▶ [Activity]
Find the line that contains "left hip: (162, 242)" in the records below, then repeat exactly that line and each one after it, leaving pictures out.

▶ [Record excerpts]
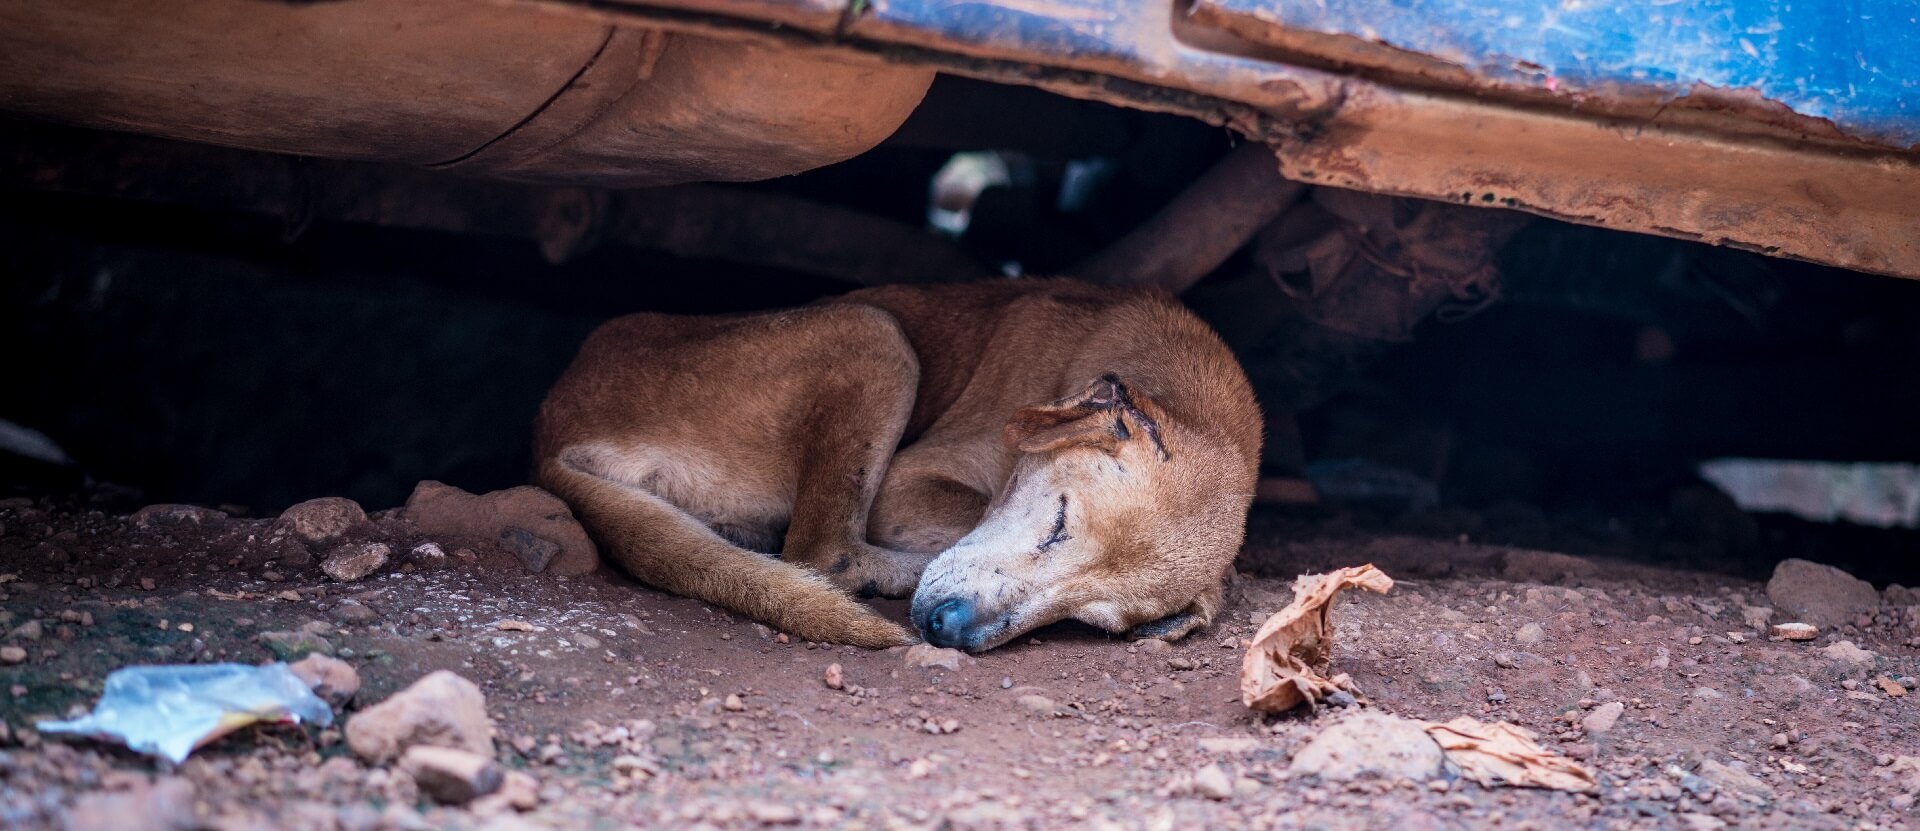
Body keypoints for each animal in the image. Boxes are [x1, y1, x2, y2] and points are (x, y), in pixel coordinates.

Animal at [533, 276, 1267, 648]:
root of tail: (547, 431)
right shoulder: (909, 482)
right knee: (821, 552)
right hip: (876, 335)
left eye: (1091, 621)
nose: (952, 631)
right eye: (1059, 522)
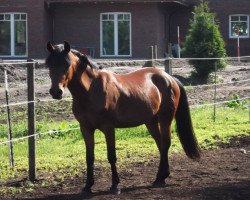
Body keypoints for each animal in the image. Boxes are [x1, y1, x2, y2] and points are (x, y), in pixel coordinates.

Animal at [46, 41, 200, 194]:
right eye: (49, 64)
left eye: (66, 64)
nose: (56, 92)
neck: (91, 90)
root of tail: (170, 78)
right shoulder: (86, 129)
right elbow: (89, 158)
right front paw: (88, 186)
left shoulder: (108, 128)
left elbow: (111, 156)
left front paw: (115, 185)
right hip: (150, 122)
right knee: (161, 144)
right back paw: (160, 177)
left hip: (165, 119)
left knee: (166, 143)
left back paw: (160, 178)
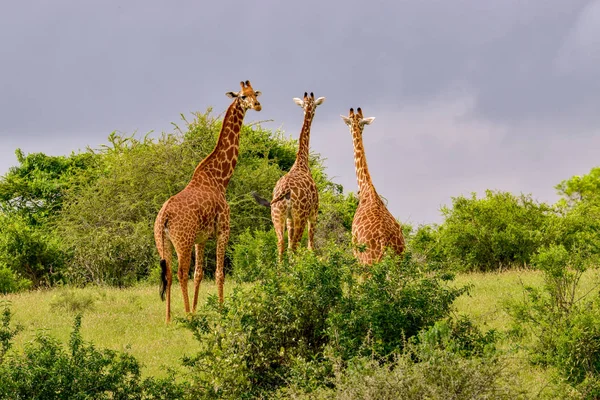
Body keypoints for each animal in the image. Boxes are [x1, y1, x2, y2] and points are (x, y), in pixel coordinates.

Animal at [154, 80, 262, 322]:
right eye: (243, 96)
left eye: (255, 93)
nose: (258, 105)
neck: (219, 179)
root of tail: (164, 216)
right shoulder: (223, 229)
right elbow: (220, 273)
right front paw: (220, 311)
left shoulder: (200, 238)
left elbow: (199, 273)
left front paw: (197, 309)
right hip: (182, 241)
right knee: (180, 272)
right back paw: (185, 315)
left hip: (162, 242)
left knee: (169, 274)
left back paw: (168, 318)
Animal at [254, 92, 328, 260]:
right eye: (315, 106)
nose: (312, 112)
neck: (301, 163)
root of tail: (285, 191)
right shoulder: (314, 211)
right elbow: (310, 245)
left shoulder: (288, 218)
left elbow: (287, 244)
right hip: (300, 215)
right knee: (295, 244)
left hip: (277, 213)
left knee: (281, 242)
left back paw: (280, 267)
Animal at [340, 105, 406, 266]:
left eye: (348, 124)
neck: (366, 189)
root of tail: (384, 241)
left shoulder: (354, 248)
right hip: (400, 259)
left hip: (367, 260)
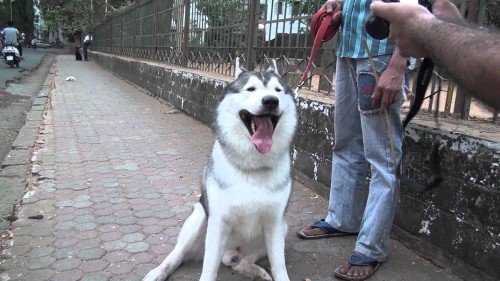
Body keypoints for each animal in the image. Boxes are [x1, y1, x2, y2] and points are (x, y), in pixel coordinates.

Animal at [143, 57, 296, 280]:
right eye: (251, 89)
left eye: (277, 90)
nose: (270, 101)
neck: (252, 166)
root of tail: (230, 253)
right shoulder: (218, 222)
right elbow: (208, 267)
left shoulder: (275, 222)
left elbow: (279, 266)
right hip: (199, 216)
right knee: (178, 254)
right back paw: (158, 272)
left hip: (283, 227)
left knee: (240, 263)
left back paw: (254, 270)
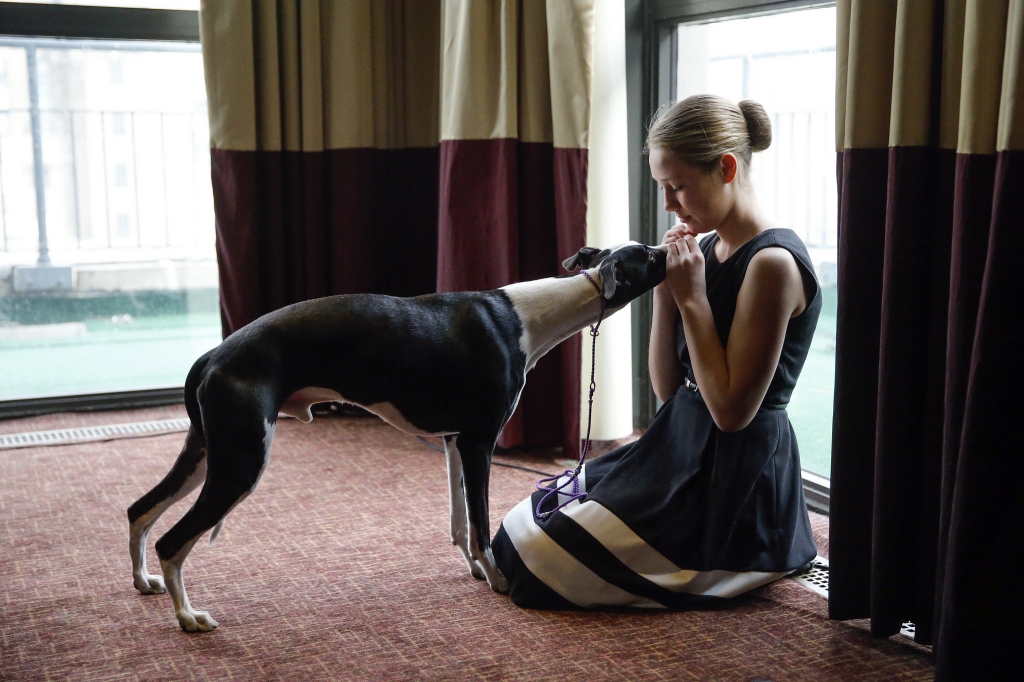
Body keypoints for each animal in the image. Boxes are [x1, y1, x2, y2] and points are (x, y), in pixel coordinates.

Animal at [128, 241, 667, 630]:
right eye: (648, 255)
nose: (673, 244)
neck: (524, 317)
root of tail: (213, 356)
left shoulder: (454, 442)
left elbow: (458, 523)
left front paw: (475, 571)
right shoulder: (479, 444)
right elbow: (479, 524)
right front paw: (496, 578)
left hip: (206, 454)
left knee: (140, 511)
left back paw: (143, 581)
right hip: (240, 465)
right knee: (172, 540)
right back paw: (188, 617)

▶ [Result]
left hip: (162, 242)
left knee: (169, 274)
left back paw: (168, 318)
Animal at [254, 92, 328, 260]:
right eye: (315, 106)
nose: (312, 112)
neck: (301, 163)
root of tail: (285, 191)
right shoulder: (314, 211)
right elbow: (310, 245)
left shoulder: (288, 218)
left elbow: (287, 244)
right hip: (300, 215)
right knee: (295, 244)
left hip: (277, 213)
left knee: (281, 242)
left back paw: (280, 267)
Animal at [340, 105, 406, 266]:
left eye: (348, 124)
neck: (366, 189)
root of tail: (384, 241)
left shoulder: (354, 248)
right hip: (400, 259)
left hip: (367, 260)
Body keypoints for each animal in the image. Boxes are [x1, y1, x2, y2] and points are (x, y), in pixel coordinates.

Animal at [143, 57, 296, 280]:
right eye: (251, 89)
left eye: (277, 90)
nose: (270, 101)
neck: (252, 166)
root of tail: (230, 253)
right shoulder: (218, 222)
right elbow: (208, 267)
left shoulder: (275, 222)
left elbow: (279, 266)
right hip: (199, 216)
right knee: (178, 254)
right back paw: (158, 272)
left hip: (283, 227)
left knee: (240, 263)
left back paw: (254, 270)
Body keypoints for each animal in the image. Boxes are [x1, y1, x2, y2] and points are (x, y), in pixel coordinates.

Animal at [128, 241, 667, 630]:
right eye: (648, 255)
nose: (673, 244)
neck: (524, 317)
root of tail: (213, 356)
left shoulder: (454, 442)
left elbow: (458, 523)
left front paw: (475, 571)
right shoulder: (479, 444)
right elbow: (479, 524)
right front paw: (496, 578)
left hip: (206, 454)
left knee: (140, 511)
left back paw: (143, 581)
right hip: (240, 465)
right knee: (172, 540)
right back paw: (188, 617)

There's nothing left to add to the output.